Cattle are forced into a special stunning pen before the captive bolt pistol is used on them. Done properly, they are made unconscious immediately, but it isn’t always like that. Sometimes the slaughterer hits the wrong spot and the cow is in agony while he prepares the pistol and has a second shot. Sometimes the cow jerks away and again the shot might miss. Sometimes, with old equipment, the bolt from the pistol doesn’t break through the cow’s skull. All these botched shots cause mental and physical agony to the animal.

One survey, carried out by the RSPCA, found that 7 per cent of animals weren’t stunned properly. With strong, active young bulls, it was a staggering 53 per cent. In a video which was shot secretly inside an abattoir, I witnessed one poor steer being shot eight times before he collapsed. I also saw much else that made me feel sick: uncaring, brutal treatment of defenceless animals carried out not as an occasional mistake but as the normal way of working. I saw pigs’ tails being broken as they were rushed to the stunning point; lambs being slaughter without any stunning at all; an old, frightened and panicking pig being ridden around the slaughterhouse like a rodeo horse by a callous young slaughterman.

For religious slaughter, sometimes called religious slaughter, different rules apply. For Jews it is called ‘Scechita’ and for Muslims ‘Halal’, but in both cases the animals are not stunned before being stuck, and it can take up to six minutes for them to lose consciousness as they bleed to death.
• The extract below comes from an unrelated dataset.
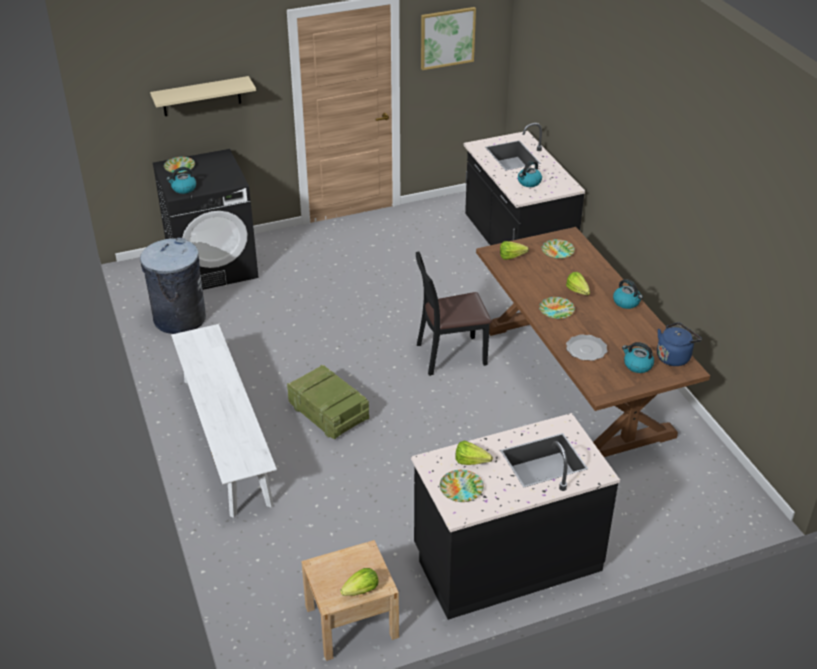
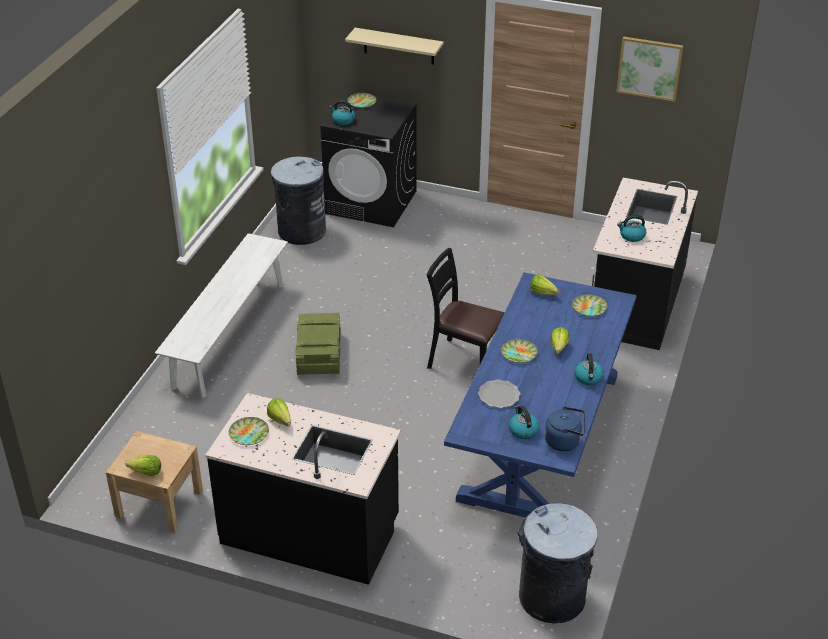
camera: 40 degrees right, 0 degrees up
brown dining table [476,227,710,457] -> blue dining table [444,272,637,518]
none -> grey trash can [517,503,598,623]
The methods of religious slaughter are laid down in Jewish and Islamic teachings which date back thousands of years. For Halal slaughter there are strict rules about the knife being sharp and not having any nicks or blemishes on the cutting edge. This was introduced out of concern for the animals to ensure they were killed as efficiently as possible and not hacked to death. In addition, the animals are killed one by one, so as to prevent them from panicking.

The animals are killed while still conscious because an unconscious animal might have been diseased and there were no ways of checking its health. In both religions, the blood is considered unclean and it was believed that a conscious animal would pump out its blood more efficiently from its dying body. In fact studies have shown that it makes no difference if the animal is conscious or unconscious, and some Muslim slaughterhouses do stun before slaughter.

Many Jews and Muslims are opposed to the whole process of slaughter, ritual or otherwise, and have become vegetarian because of it. So have a lot of other people!

Special Bonus Facts

The number of animals killed for meat in Britain in one year was:

Chickens 676 million
Pigs 15 million
Cattle 3 million
Sheep 19 million
Turkeys 38 million
Ducks 11 million
Geese 1 million
Rabbits 5 million*
Deer 10, 000*

(Figures taken from UK government’s Ministry of Agriculture, Fisheries and Food Slaughter Statistics for 1994, except * which are estimates. The population of Britain is 56 million.)

‘I wouldn’t want to kill an animal and I don’t want to have them killed on my behalf. By not being involved with their death I feel I have a happy secret alliance with the world and I sleep much more peacefully because of it.’